OPEN SOURCE INTELLIGENCE GATHERING AND TOPIC MODELLING ON CYBER SECURITY INCIDENTS
- Data Harvesting
CSV or JSON files can be downloaded from the respositories or obtained through scraping of the respository or website. Webscraper.py utilizes Beautiful Soup, Request and CSV libraries to scrape and store the scraped data in CSV file format. Convert.py is used to convert the CSV file to JSON file format for future manipulation.
- Data Processing
*For ease of access to a unified common database, the earlier scraped data from the Data Harvesting phase will undergo consolidation with data from another project, SCSE19-0209. Parsers are used to ensure terminologies in the JSON files between the projects are standardised. After all JSON files are standardized, merge.py and mergeParameters.py are used to merge the JSON files into one common JSON file which will be SCSE19-0209.json. The above can be seen in the mergeSchema folder.

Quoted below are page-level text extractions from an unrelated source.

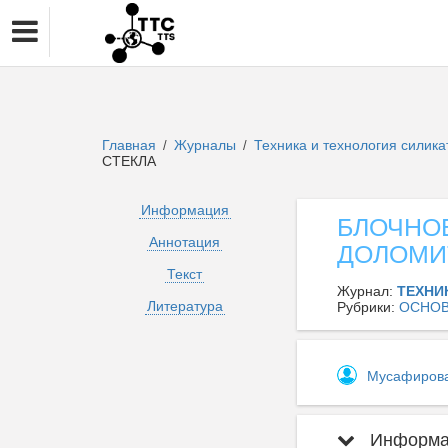
Главная
Журналы
Техника и технология силик
/
/
СТЕКЛА
Информация
БЛОЧНО
Аннотация
ДОЛОМИ
Текст
Журнал:
ТЕХНИ
Литература
Рубрики:
ОСНОВ
Мусафиров
Информац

MongoDB will be used to store the SCSE19-0209.json file as it is fast to setup, works well with JSON file format and utilizes a NoSQL approach for queries, which is beneficial for data analytics. pymongo is used interface with the database to obtain query results. A python GUI interface allows for queries to be formed through selection or typed as code. Results are saved into a JSON file. The above can be seen in the mongo folder.
- Data Analysis
2 forms of analysis will be ran on the data, Regression and NLP.
For regression, numpy and sklearn libraries will be used to perform the regression operations on the variables and plot the graph to visualize the relationships between the variables.
For NLP, genism, pyLDAvis and spacy libraries will be used to perform topic modelling on the dataset's Description field. It will train a LDA model which is built with the relevant corpus and dictionary created from bigram and trigram model. After running the model, the keywords and its relevant weights will be shown. The perplexity and coherence score will be displayed. PyLDAvis library is used to plot out the results of the topic model.
Data Visualization
Various types of graphs can be plotted from the information obtained from the database.